I'm afraid it's beyond my ability, because the GFusion ran fine when I tested it with tophat (v2.1.0) and bowtie (v1.1.2).
[Fri Dec 7 15:00:41 2018]
[2018-12-07 15:00:45] Beginning TopHat run (v2.1.0)
-----------------------------------------------
[2018-12-07 15:00:45] Checking for Bowtie
Bowtie version: 1.1.2.0
[2018-12-07 15:00:48] Checking for Bowtie index files (genome)..
[2018-12-07 15:00:48] Checking for reference FASTA file
[2018-12-07 15:00:48] Generating SAM header for bowtie1_hg19/hg19
[2018-12-07 15:08:02] Preparing reads
left reads: min. length=50, max. length=50, 84131 kept reads (113 discarded)
right reads: min. length=50, max. length=50, 83725 kept reads (519 discarded)
[2018-12-07 15:08:09] Mapping left_kept_reads to genome hg19 with Bowtie
[2018-12-07 15:08:21] Mapping left_kept_reads_seg1 to genome hg19 with Bowtie (1/2)
[2018-12-07 15:08:28] Mapping left_kept_reads_seg2 to genome hg19 with Bowtie (2/2)
[2018-12-07 15:08:34] Mapping right_kept_reads to genome hg19 with Bowtie
[2018-12-07 15:08:47] Mapping right_kept_reads_seg1 to genome hg19 with Bowtie (1/2)
[2018-12-07 15:08:52] Mapping right_kept_reads_seg2 to genome hg19 with Bowtie (2/2)

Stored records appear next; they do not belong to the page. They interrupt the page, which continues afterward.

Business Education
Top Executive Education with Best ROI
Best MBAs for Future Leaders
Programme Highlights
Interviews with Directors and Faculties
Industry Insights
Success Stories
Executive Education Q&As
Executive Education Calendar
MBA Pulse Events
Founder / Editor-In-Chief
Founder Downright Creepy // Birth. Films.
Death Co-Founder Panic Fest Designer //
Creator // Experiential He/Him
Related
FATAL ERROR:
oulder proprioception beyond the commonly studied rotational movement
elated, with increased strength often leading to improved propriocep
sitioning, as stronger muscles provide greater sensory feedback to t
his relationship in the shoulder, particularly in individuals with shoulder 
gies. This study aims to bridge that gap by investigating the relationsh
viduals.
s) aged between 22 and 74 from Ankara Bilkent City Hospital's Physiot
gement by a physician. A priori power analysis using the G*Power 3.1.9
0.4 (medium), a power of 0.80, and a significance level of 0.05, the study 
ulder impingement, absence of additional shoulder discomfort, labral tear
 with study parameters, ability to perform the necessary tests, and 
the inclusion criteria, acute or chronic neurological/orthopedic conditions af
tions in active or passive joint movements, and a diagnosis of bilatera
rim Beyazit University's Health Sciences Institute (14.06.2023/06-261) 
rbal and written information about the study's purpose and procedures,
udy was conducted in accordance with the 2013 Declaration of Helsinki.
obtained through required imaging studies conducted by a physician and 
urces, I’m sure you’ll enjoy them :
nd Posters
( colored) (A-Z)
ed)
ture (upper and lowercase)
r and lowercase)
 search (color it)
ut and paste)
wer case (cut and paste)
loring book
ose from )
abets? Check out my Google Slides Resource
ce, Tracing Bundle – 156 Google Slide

[2018-12-07 15:08:58] Searching for junctions via segment mapping
[2018-12-07 15:22:18] Retrieving sequences for splices
[2018-12-07 15:26:28] Indexing splices
[2018-12-07 15:26:37] Mapping left_kept_reads_seg1 to genome segment_juncs with Bowtie (1/2)
[2018-12-07 15:26:39] Mapping left_kept_reads_seg2 to genome segment_juncs with Bowtie (2/2)
[2018-12-07 15:26:41] Joining segment hits
[2018-12-07 15:29:36] Mapping right_kept_reads_seg1 to genome segment_juncs with Bowtie (1/2)
[2018-12-07 15:29:39] Mapping right_kept_reads_seg2 to genome segment_juncs with Bowtie (2/2)
[2018-12-07 15:29:41] Joining segment hits
[2018-12-07 15:32:12] Reporting output tracks
-----------------------------------------------
[2018-12-07 15:35:25] A summary of the alignment counts can be found in outfile/align_summary.txt
[2018-12-07 15:35:25] Run complete: 00:34:40 elapsed
[Fri Dec 7 15:36:14 2018]
# reads processed: 33598
# reads with at least one reported alignment: 31889 (94.91%)
# reads that failed to align: 1709 (5.09%)
Reported 31889 alignments to 1 output stream(s)
[2018-12-07 15:42:18] Beginning TopHat run (v2.1.0)
-----------------------------------------------
[2018-12-07 15:42:18] Checking for Bowtie
Bowtie version: 1.1.2.0
[2018-12-07 15:42:19] Checking for Bowtie index files (genome)..
[2018-12-07 15:42:19] Checking for reference FASTA file
[2018-12-07 15:42:19] Generating SAM header for outfile/fusion_out/ref/index/re
[2018-12-07 15:42:20] Preparing reads
left reads: min. length=50, max. length=50, 148 kept reads (0 discarded)
right reads: min. length=50, max. length=50, 148 kept reads (0 discarded)
[2018-12-07 15:42:21] Mapping left_kept_reads to genome re with Bowtie
[2018-12-07 15:42:22] Mapping right_kept_reads to genome re with Bowtie
Warning: junction database is empty!
[2018-12-07 15:42:24] Reporting output tracks
-----------------------------------------------
[2018-12-07 15:42:25] A summary of the alignment counts can be found in outfile/fusion_out/final/align_summary.txt
[2018-12-07 15:42:25] Run complete: 00:00:07 elapsed
[Fri Dec 7 15:42:26 2018] Completed successfully! The time elapsed: about 0.69 hours.
The option '--reorder' was not written in the code of GFusion, and I found that this error occurred when running the command:
tophat -o out_file --bowtie1 -p 12 -r 0 -I100000 --no-coverage-search /path/to/bowtie1_index PE_reads_1.fastq -2 PE_reads_2.fastq
You can run the above command, and if you got the same 'Error information', then this error is due to that. And I searched 'bowtie --reorder' and 'bowtie2 --reorder' by google, the option '--reorder' belongs to bowtie2 not bowtie1. So, I thought your tophat used bowtie1 as bowtie2. Sorry for my limited ability, I think you can submit this question to Tophat.
The command that I am using:
In half of the execution, it throws an error because bowtie executed unrecognized option '--reorder' (an option of bowtie2). When I try to use bowtie2 indexes, tophat doesn't recognize them because it is searching bowtie indexes only. How have you solved this?